Stored items
----
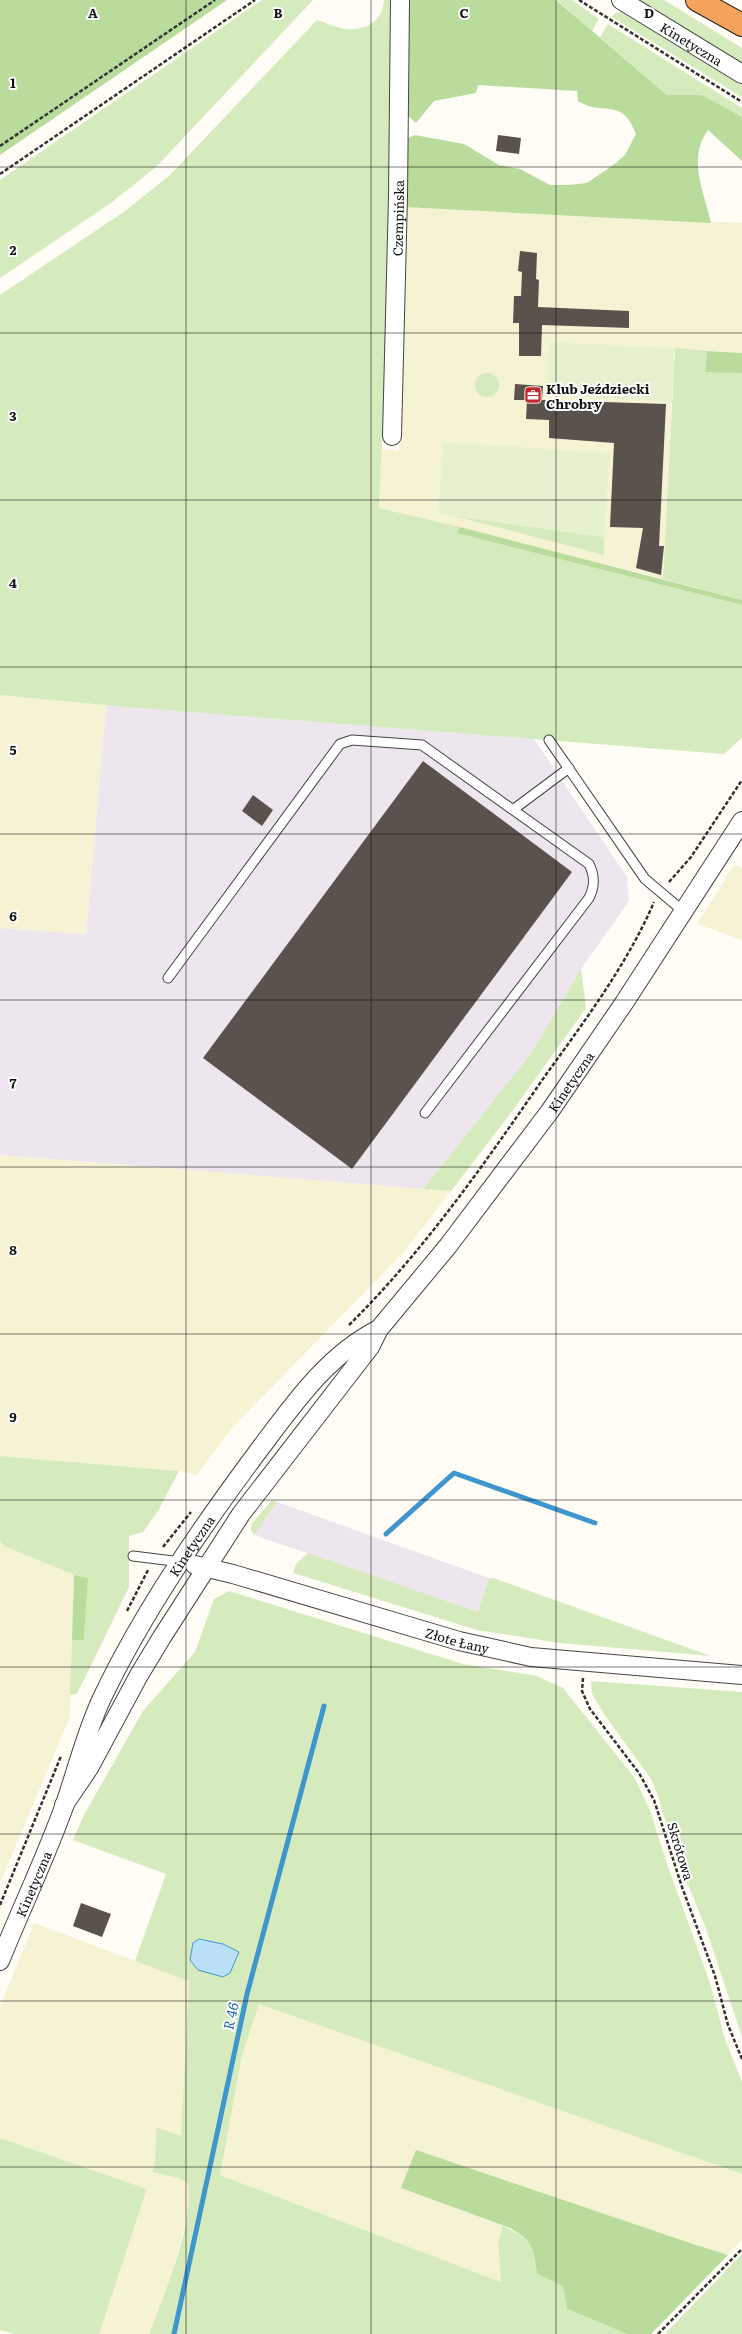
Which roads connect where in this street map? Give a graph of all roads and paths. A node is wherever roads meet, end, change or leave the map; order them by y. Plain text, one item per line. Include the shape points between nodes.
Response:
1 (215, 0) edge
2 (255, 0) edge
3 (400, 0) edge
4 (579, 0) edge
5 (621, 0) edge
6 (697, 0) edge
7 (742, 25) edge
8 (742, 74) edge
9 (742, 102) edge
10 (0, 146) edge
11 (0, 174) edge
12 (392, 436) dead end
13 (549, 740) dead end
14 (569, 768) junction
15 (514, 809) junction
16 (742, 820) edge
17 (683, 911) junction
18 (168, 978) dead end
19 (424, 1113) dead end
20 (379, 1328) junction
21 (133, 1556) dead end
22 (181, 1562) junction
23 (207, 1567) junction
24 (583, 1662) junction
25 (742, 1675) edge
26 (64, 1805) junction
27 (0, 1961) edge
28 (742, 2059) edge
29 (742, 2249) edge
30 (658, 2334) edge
----
> WHAT YOU NEED TO DO: Each entry above must be set down word for word; none of its pictures belong in the copy.

> SOLUTION BELOW:
Which roads connect where in this street map? Give a graph of all roads and paths. A node is wherever roads meet, end, change or leave the map; order them by y. Plain text, one item per line. Include the shape points between nodes.
Response:
1 (215, 0) edge
2 (255, 0) edge
3 (400, 0) edge
4 (579, 0) edge
5 (621, 0) edge
6 (697, 0) edge
7 (742, 25) edge
8 (742, 74) edge
9 (742, 102) edge
10 (0, 146) edge
11 (0, 174) edge
12 (392, 436) dead end
13 (549, 740) dead end
14 (569, 768) junction
15 (514, 809) junction
16 (742, 820) edge
17 (683, 911) junction
18 (168, 978) dead end
19 (424, 1113) dead end
20 (379, 1328) junction
21 (133, 1556) dead end
22 (181, 1562) junction
23 (207, 1567) junction
24 (583, 1662) junction
25 (742, 1675) edge
26 (64, 1805) junction
27 (0, 1961) edge
28 (742, 2059) edge
29 (742, 2249) edge
30 (658, 2334) edge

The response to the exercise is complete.